(Extracted information Opens)

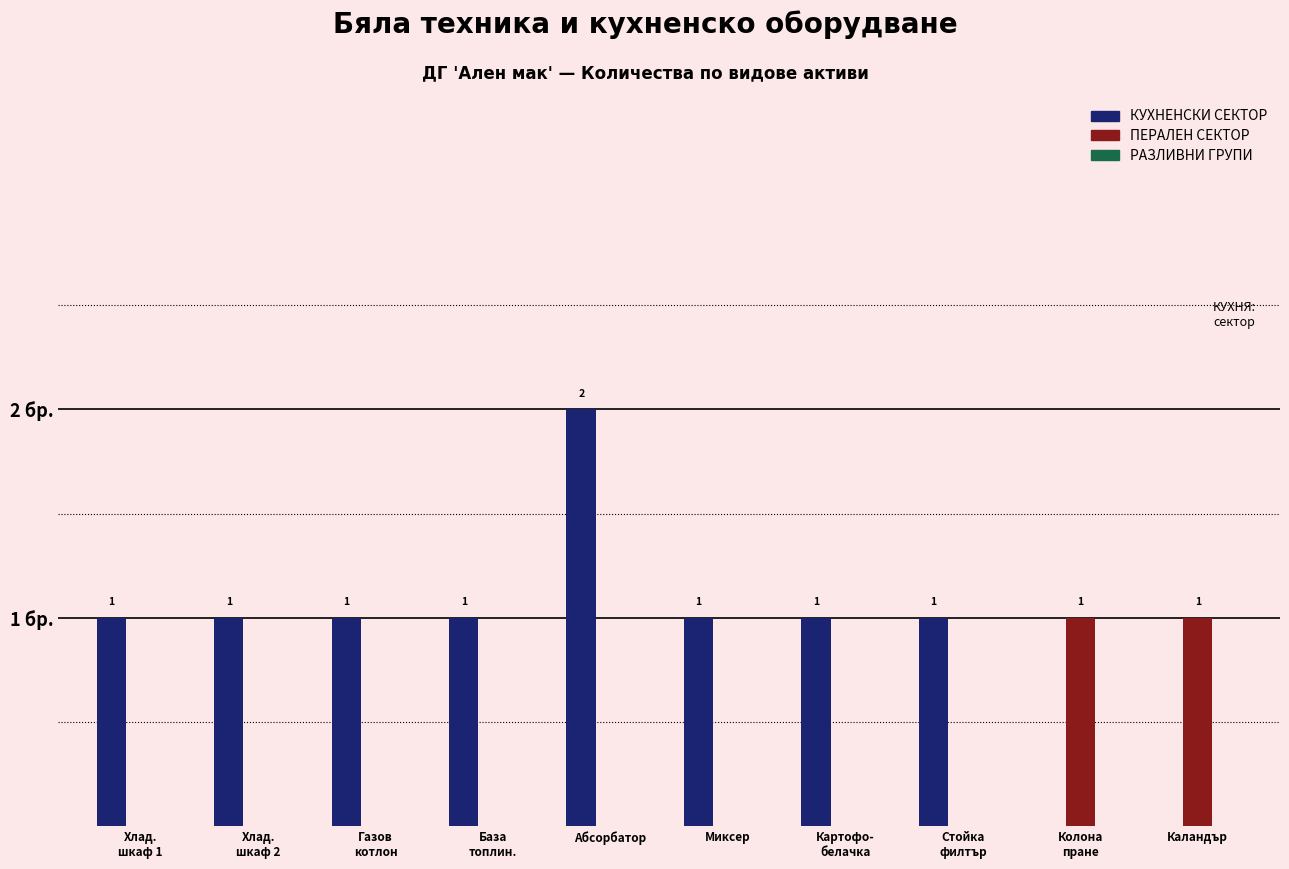

At which category is the sum across all series the highest?

Абсорбатор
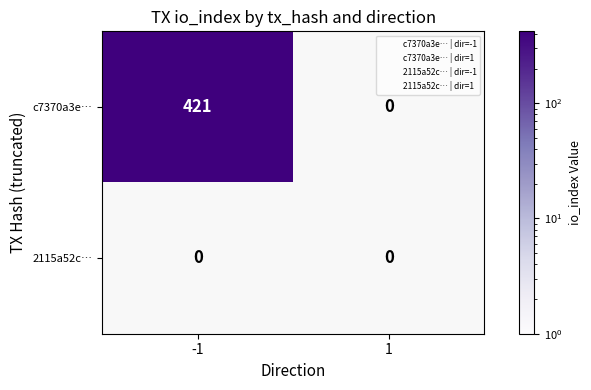

Reading left to right, list all the values displayed in this chart.

c7370a3e…: 421	0
2115a52c…: 0	0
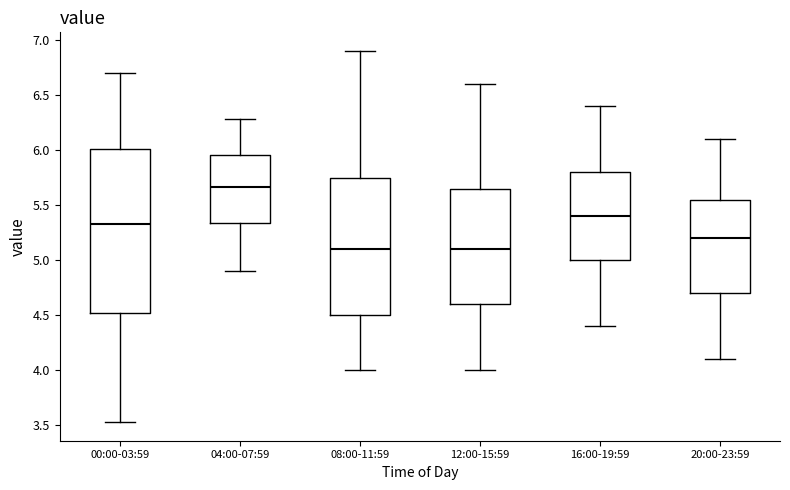

Which box has the highest median line?

04:00-07:59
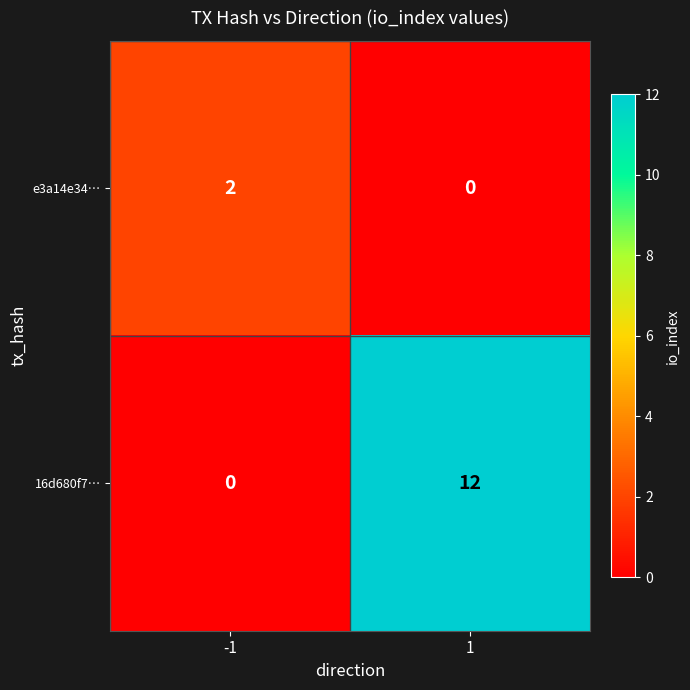

Reading right to left, list all the values displayed in this chart.

e3a14e34…: 1=0	-1=2
16d680f7…: 1=12	-1=0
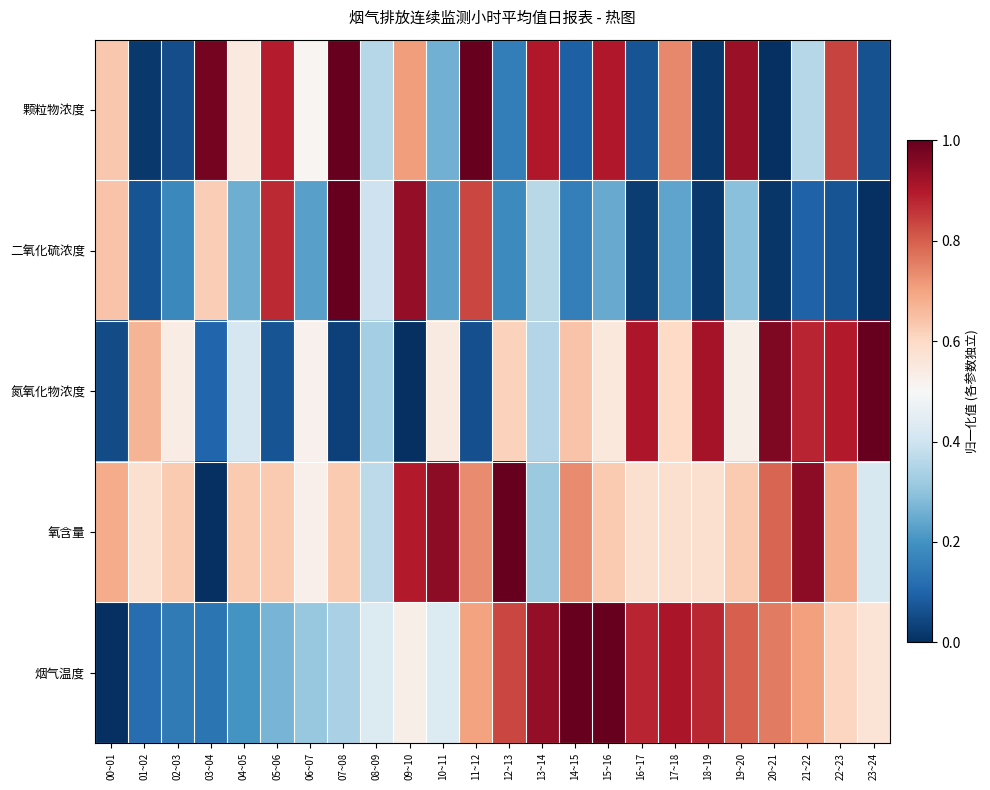

At 09~10, list the series in order from smallest to largest.

氮氧化物浓度, 烟气温度, 颗粒物浓度, 氧含量, 二氧化硫浓度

(Extracted information Closes)

* Instructions to follow: Lay out each line of the records above as a JSON list of strings, one string per line. Skip blank lines and leave the pictures out.

* Exercise output:
[
  "At which category is the sum across all series the highest?",
  "Абсорбатор",
  "Reading left to right, list all the values displayed in this chart.",
  "c7370a3e…: 421\t0",
  "2115a52c…: 0\t0",
  "Which box has the highest median line?",
  "04:00-07:59",
  "Reading right to left, list all the values displayed in this chart.",
  "e3a14e34…: 1=0\t-1=2",
  "16d680f7…: 1=12\t-1=0",
  "At 09~10, list the series in order from smallest to largest.",
  "氮氧化物浓度, 烟气温度, 颗粒物浓度, 氧含量, 二氧化硫浓度"
]